__Prompt__: Below are entries; work out how many of their lines include the string "APERTURE", and reply with the number only.

__Input__:

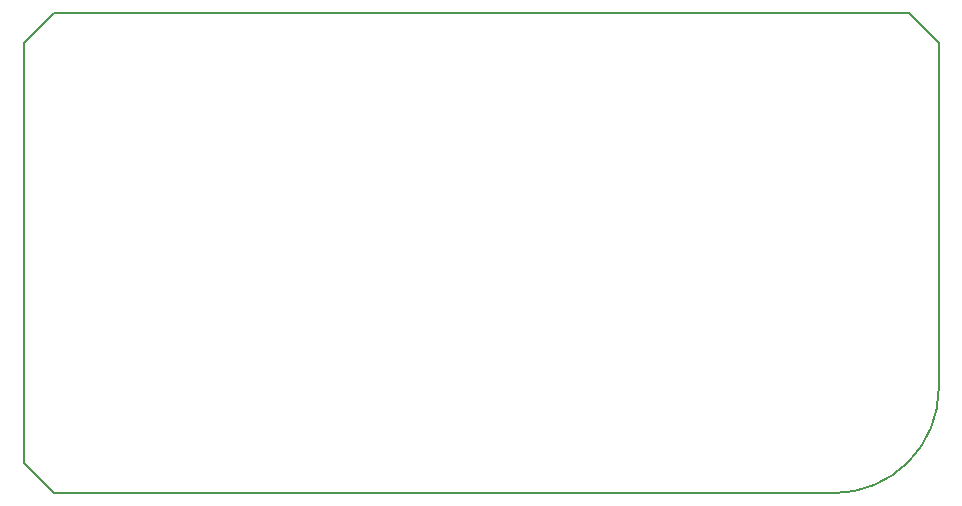
<source format=gbr>
G04 #@! TF.GenerationSoftware,KiCad,Pcbnew,(5.1.5-0-10_14)*
G04 #@! TF.CreationDate,2020-04-22T10:58:21+01:00*
G04 #@! TF.ProjectId,macro1,6d616372-6f31-42e6-9b69-6361645f7063,0.1*
G04 #@! TF.SameCoordinates,Original*
G04 #@! TF.FileFunction,Profile,NP*
%FSLAX46Y46*%
G04 Gerber Fmt 4.6, Leading zero omitted, Abs format (unit mm)*
G04 Created by KiCad (PCBNEW (5.1.5-0-10_14)) date 2020-04-22 10:58:21*
%MOMM*%
%LPD*%
G04 APERTURE LIST*
%ADD10C,0.150000*%
G04 APERTURE END LIST*
D10*
X105410000Y-90170000D02*
G75*
G02X96520000Y-99060000I-8890000J0D01*
G01*
X30480000Y-99060000D02*
X27940000Y-96520000D01*
X102870000Y-58420000D02*
X105410000Y-60960000D01*
X30480000Y-58420000D02*
X27940000Y-60960000D01*
X96520000Y-99060000D02*
X30480000Y-99060000D01*
X27940000Y-96520000D02*
X27940000Y-60960000D01*
X102870000Y-58420000D02*
X30480000Y-58420000D01*
X105410000Y-60960000D02*
X105410000Y-90170000D01*
M02*

</source>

__Expected output__: 2